> [Input data]
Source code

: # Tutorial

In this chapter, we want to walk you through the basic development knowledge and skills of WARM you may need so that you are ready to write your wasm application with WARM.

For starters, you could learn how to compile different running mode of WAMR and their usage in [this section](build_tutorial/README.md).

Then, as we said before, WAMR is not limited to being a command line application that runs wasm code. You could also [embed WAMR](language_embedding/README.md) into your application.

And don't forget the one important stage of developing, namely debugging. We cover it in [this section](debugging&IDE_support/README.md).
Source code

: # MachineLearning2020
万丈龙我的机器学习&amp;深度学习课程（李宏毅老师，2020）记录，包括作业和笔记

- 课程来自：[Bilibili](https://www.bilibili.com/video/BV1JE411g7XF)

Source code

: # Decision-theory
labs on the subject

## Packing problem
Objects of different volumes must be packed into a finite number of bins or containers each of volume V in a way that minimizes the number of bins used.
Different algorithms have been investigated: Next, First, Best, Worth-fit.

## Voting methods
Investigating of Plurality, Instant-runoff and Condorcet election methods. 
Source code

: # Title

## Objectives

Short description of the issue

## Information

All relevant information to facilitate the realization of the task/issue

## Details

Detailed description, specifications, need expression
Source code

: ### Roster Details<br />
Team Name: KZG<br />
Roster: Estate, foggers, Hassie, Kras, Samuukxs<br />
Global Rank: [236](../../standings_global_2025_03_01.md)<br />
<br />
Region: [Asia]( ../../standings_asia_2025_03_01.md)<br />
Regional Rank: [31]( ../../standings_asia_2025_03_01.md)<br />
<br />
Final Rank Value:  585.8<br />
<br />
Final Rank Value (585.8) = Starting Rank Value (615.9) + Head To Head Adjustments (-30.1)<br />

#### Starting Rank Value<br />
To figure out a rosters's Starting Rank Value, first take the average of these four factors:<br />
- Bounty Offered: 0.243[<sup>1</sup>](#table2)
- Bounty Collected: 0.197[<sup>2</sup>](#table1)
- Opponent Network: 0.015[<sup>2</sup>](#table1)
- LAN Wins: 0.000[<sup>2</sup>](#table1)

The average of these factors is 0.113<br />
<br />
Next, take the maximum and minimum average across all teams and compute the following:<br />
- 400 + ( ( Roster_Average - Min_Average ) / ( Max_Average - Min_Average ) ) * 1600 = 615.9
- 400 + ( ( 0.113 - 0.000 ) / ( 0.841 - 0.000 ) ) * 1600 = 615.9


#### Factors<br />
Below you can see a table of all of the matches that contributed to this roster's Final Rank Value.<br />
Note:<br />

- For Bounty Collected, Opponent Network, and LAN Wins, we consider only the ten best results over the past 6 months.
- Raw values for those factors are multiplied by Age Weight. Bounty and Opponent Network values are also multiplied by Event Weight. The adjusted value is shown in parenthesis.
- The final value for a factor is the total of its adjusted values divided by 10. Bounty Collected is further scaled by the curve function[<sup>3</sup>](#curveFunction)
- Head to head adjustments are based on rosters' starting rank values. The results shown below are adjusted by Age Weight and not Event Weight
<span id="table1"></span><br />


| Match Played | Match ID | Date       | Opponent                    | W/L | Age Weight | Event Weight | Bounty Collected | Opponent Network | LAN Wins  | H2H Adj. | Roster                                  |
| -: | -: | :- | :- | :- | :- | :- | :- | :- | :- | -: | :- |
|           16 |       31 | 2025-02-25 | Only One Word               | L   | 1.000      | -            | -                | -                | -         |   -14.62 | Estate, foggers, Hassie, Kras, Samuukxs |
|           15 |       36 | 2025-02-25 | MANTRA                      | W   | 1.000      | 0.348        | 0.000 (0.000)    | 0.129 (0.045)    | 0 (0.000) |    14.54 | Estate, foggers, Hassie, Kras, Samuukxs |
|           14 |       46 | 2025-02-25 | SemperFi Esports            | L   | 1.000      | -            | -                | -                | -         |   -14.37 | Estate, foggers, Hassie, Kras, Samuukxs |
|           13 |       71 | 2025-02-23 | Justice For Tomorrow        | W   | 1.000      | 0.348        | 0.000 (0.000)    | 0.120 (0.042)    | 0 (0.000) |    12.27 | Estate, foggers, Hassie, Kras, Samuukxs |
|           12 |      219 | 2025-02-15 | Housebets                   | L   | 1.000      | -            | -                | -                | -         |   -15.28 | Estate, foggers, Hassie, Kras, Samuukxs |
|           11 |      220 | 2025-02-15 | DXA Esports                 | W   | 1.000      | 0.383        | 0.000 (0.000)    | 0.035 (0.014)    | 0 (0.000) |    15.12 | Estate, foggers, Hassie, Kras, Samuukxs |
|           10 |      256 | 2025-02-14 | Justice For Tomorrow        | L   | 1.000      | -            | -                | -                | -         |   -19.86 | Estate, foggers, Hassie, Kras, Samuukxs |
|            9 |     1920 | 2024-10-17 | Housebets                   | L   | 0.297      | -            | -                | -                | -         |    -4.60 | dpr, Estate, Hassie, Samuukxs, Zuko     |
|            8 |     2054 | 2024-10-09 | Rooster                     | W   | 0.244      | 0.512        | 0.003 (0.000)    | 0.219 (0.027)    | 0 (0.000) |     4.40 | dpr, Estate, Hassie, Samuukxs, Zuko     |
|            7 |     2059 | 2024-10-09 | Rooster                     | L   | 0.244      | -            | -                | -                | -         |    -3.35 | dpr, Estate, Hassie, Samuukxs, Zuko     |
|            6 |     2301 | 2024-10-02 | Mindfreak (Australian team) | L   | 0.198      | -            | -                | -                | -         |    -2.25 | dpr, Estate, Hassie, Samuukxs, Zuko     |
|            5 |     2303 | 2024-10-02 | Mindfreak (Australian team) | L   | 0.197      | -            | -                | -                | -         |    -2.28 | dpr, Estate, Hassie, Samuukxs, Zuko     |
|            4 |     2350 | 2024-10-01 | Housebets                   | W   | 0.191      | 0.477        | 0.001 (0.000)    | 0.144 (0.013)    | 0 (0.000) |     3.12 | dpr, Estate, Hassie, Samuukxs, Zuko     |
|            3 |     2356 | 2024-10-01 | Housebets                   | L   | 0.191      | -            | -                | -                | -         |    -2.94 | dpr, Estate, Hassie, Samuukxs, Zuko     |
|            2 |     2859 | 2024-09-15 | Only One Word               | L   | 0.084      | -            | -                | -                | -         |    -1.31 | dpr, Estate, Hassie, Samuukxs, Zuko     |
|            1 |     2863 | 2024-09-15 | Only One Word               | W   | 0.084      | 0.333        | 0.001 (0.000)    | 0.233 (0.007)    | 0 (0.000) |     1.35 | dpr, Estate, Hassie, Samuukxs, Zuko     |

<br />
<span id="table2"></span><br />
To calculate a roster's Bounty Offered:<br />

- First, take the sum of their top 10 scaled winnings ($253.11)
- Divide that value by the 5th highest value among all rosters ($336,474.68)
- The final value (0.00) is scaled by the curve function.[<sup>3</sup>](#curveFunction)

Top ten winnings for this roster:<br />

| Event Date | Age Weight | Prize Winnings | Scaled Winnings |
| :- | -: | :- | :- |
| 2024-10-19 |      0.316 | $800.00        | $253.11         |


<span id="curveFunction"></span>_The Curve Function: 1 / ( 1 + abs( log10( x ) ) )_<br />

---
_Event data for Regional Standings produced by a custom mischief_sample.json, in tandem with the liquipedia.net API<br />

> [Instruction] Return the span of lines in the data above that opens at the line with "-14.62 | Estate, foggers, Hassie, Kras, Samuukxs |" and closes at the line with "12.27 | Estate, foggers, Hassie, Kras, Samuukxs |", exactly, ends included, nothing else.

> [Written solution]
|           16 |       31 | 2025-02-25 | Only One Word               | L   | 1.000      | -            | -                | -                | -         |   -14.62 | Estate, foggers, Hassie, Kras, Samuukxs |
|           15 |       36 | 2025-02-25 | MANTRA                      | W   | 1.000      | 0.348        | 0.000 (0.000)    | 0.129 (0.045)    | 0 (0.000) |    14.54 | Estate, foggers, Hassie, Kras, Samuukxs |
|           14 |       46 | 2025-02-25 | SemperFi Esports            | L   | 1.000      | -            | -                | -                | -         |   -14.37 | Estate, foggers, Hassie, Kras, Samuukxs |
|           13 |       71 | 2025-02-23 | Justice For Tomorrow        | W   | 1.000      | 0.348        | 0.000 (0.000)    | 0.120 (0.042)    | 0 (0.000) |    12.27 | Estate, foggers, Hassie, Kras, Samuukxs |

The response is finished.